Rossi has always had a special attention for the US market and not only because it’s an immense market but also because Americans have a cultural perception of stationery and the art of writing. There’s a tendency to anticipate trends which helps us to then be on the cutting edge in other countries as well.
As an example: Three years ago I was at the Stationery Show and I saw all this revival of letterpress, seen as a new trend while in Italy it was considered old, obsolete and old fashioned. Whereas an American printer saw it as an opportunity, an Italian printer discarded it as old.

Rossi is a true artisan brand—something  that  American companies are trying to build into their products these days.
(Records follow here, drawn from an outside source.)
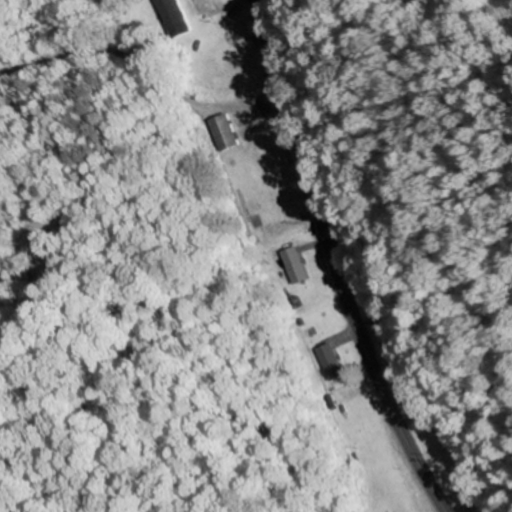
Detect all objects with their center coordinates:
building: (213, 7)
building: (174, 18)
road: (59, 54)
building: (223, 134)
road: (334, 262)
building: (297, 266)
building: (330, 362)
park: (391, 501)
Tell us how you manage to avoid the “mass production” culture in your company and retain the high level of craftsmanship.

Taste, craftsmanship, quality, but if one wants to export his products into the world, one must be open to innovation and find a balance between taste and industrial culture.

I remember when I was a child, my father Giorgio ran the factory and there were many more workers than today (and probably less “feeling” for quality), my father used to say over and over again to those ladies: “Imagine it’s a box of chocolates and imagine how you want a box of chocolates: beautiful, impeccable, clean and perfectly made.”

In this age of electronic – everything, what is the hardest thing from a sales/marketing standpoint to keep your brand front and center with customers and prospects?

Electronics has helped us tremendously to become known globally, and in fact a lot of investments have been made in web-marketing. Communications are faster and easier and we’ve been able to speed up many tasks.  However the true ambassador of our company, beyond all technology, is our product, our brand and quality which enters in a shop or in a family, that is how a company wins faithful customers.

Tell us about your creative process and your creative team….. who does the wonderful artwork for your amazing patterns and designs? 

We start to work on the new products in June, so that the new products can be launched in January.  At first it’s sketches, designs, a study of what competitors are doing, new trends, brainstorming.  Then the sales are analyzed so that we can determine which products need to be increased and which collections should be decreased. Once the program is established, it is followed by various individuals and the new collection is created, both by internal design and graphic personnel, as well as by outside artists who work for us.